Common Lisp - Giving &rest Lists as Arguments

Question

As a result of musings around an exercism problem, I am trying to write a function that takes an input number and an arbitrary length list of divisors to test, along with the expected divisibility (i.e. remainder 0) as a boolean, returning true if all expectations are met (defaulting to true if unspecified).

example input:

 (divisible-by 10 (5 t) (4 f) 2) => t

My reading has lead to this attempt at creating the input for the function:

(defun divisible-by (numerator &rest args (&key divisors (divisorp t)))
  (loop...))

My simple test cases for such an input type error out in various ways, and my searching via Google and directly here on Stack Overflow have not proved fruitful, leading me to believe my understanding is insufficient to generate the right keywords.

Pointers on how to implement such a function, where my attempts fall down or why such a function cannot be implemented as I have outlined would be gratefully received.

Answer 1

You don't need anything beyond &rest:

(defun divisible-p (number &rest divisors)
  "Check whether number is divisible by divisors."
  (dolist (spec divisors t) ; For each 'divisor' in divisors
    (etypecase spec
      ;; If divisor is a list, test if modulus of first value is 0
      ;; then compare to second (boolean)
      (cons (unless (eq (zerop (mod number (first spec)))
                        (second spec))
              (return nil)))
      ;; If divisor is an integer, return t if modulus == 0
      (integer (unless (zerop (mod number spec))
                 (return nil))))))

(divisible-p 10 '(5 t) '(4 nil) 2)
==> T
(divisible-p 10 '(5 t) '(4 nil) 2 3)
==> NIL

Note that you need to quote list arguments, otherwise you will get an error that there is no function 5.

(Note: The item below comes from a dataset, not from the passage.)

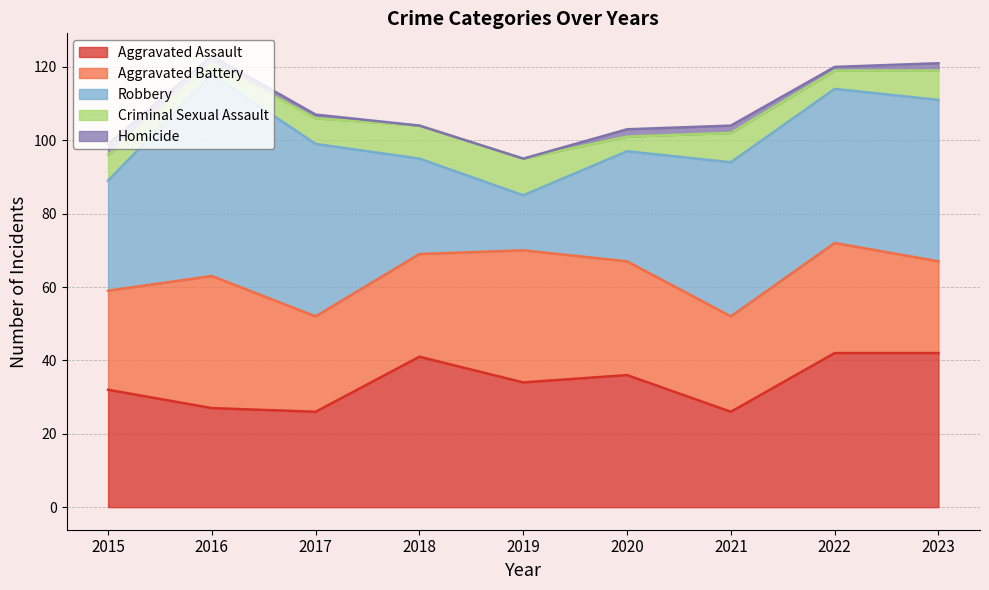

In Criminal Sexual Assault, how many points are lower than both neighbors (excluding endpoints)?

3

I am not sure what you were trying to accomplish by using &key, but they cannot be repeated in CL, i.e., if you write

(defun foo (&key a) (print a))
(foo :a 1 :a 2 :a 3)

only 3 will be printed, 1 & 2 will be ignored.

Answer 2

I don't see a productive way to mix &rest and &key for solving this problem. Here's an example using only &key:

 (defun divisible-by (numerator &key divisors not-divisors)
   (flet ((dividesp (denom) (= 0 (mod numerator denom))))
     (and (every #'dividesp divisors)
          (notany #'dividesp not-divisors))))

 ;; Call like:
 (divisible-by 10 :divisors (list 2 5) :not-divisors (list 4 6))
 => t

Your lambda list has a syntax error, something close to what you wrote but valid would look and be called like this:

 (defun divisible-by (numerator &rest args &key divisors (divisorp t))
   (print args)
   (print divisors)
   (print divisorp))

;; Calling would look like this
(divisible-by 10 :divisors (list 11 2) :divisorp nil)

-> (:DIVISORS (11 2) :DIVISORP NIL) 
-> (11 2) 
-> NIL 

Your desired input is not exactly possible for a function. Function calls don't alter the syntax of their arguments: (5 t) would be the function 5 called with the argument t, but 5 isn't a function so you get an error regardless of the lambda list.

Answer 3

Defun takes an ordinary lambda list. There is no destructuring in that.

&Rest takes exactly one symbol, which is bound to the rest of the arguments after all required and optional parameters are filled. If you want to destructure it, use destructuring-bind inside the function body.

Sometimes it may be worthwhile to use a macro, which takes a destructuring lambda list, to preprocess a function calling form.